=== Section Start ===
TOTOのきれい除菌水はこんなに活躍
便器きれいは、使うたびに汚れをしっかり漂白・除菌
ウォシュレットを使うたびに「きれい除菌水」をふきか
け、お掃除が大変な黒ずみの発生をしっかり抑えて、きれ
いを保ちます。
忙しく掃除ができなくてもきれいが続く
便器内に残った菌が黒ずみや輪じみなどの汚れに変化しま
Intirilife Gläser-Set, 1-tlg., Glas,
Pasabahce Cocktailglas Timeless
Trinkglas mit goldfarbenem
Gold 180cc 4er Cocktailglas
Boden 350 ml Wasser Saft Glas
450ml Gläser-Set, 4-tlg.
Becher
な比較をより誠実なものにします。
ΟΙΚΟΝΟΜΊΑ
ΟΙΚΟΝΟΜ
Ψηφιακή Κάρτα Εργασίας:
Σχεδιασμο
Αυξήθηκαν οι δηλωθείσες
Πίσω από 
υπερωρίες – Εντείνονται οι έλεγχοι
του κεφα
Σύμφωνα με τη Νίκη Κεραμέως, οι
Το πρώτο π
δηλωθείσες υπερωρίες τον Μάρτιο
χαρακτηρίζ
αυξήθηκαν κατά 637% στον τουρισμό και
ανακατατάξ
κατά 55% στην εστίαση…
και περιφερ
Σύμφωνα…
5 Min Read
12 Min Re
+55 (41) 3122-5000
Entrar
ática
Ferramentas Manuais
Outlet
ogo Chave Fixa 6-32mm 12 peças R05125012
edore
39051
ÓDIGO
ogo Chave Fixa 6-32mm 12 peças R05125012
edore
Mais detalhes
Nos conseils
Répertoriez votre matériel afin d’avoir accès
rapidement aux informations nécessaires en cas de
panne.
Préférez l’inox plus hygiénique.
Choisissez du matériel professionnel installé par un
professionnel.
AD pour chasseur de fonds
=== Section End ===
Render the text read from the data above as a Markdown table with the columns Row and Line, numbering each line in order and leaving out blank lines.

| Row | Line |
|---|---|
| 1 | TOTOのきれい除菌水はこんなに活躍 |
| 2 | 便器きれいは、使うたびに汚れをしっかり漂白・除菌 |
| 3 | ウォシュレットを使うたびに「きれい除菌水」をふきか |
| 4 | け、お掃除が大変な黒ずみの発生をしっかり抑えて、きれ |
| 5 | いを保ちます。 |
| 6 | 忙しく掃除ができなくてもきれいが続く |
| 7 | 便器内に残った菌が黒ずみや輪じみなどの汚れに変化しま |
| 8 | Intirilife Gläser-Set, 1-tlg., Glas, |
| 9 | Pasabahce Cocktailglas Timeless |
| 10 | Trinkglas mit goldfarbenem |
| 11 | Gold 180cc 4er Cocktailglas |
| 12 | Boden 350 ml Wasser Saft Glas |
| 13 | 450ml Gläser-Set, 4-tlg. |
| 14 | Becher |
| 15 | な比較をより誠実なものにします。 |
| 16 | ΟΙΚΟΝΟΜΊΑ |
| 17 | ΟΙΚΟΝΟΜ |
| 18 | Ψηφιακή Κάρτα Εργασίας: |
| 19 | Σχεδιασμο |
| 20 | Αυξήθηκαν οι δηλωθείσες |
| 21 | Πίσω από  |
| 22 | υπερωρίες – Εντείνονται οι έλεγχοι |
| 23 | του κεφα |
| 24 | Σύμφωνα με τη Νίκη Κεραμέως, οι |
| 25 | Το πρώτο π |
| 26 | δηλωθείσες υπερωρίες τον Μάρτιο |
| 27 | χαρακτηρίζ |
| 28 | αυξήθηκαν κατά 637% στον τουρισμό και |
| 29 | ανακατατάξ |
| 30 | κατά 55% στην εστίαση… |
| 31 | και περιφερ |
| 32 | Σύμφωνα… |
| 33 | 5 Min Read |
| 34 | 12 Min Re |
| 35 | +55 (41) 3122-5000 |
| 36 | Entrar |
| 37 | ática |
| 38 | Ferramentas Manuais |
| 39 | Outlet |
| 40 | ogo Chave Fixa 6-32mm 12 peças R05125012 |
| 41 | edore |
| 42 | 39051 |
| 43 | ÓDIGO |
| 44 | ogo Chave Fixa 6-32mm 12 peças R05125012 |
| 45 | edore |
| 46 | Mais detalhes |
| 47 | Nos conseils |
| 48 | Répertoriez votre matériel afin d’avoir accès |
| 49 | rapidement aux informations nécessaires en cas de |
| 50 | panne. |
| 51 | Préférez l’inox plus hygiénique. |
| 52 | Choisissez du matériel professionnel installé par un |
| 53 | professionnel. |
| 54 | AD pour chasseur de fonds |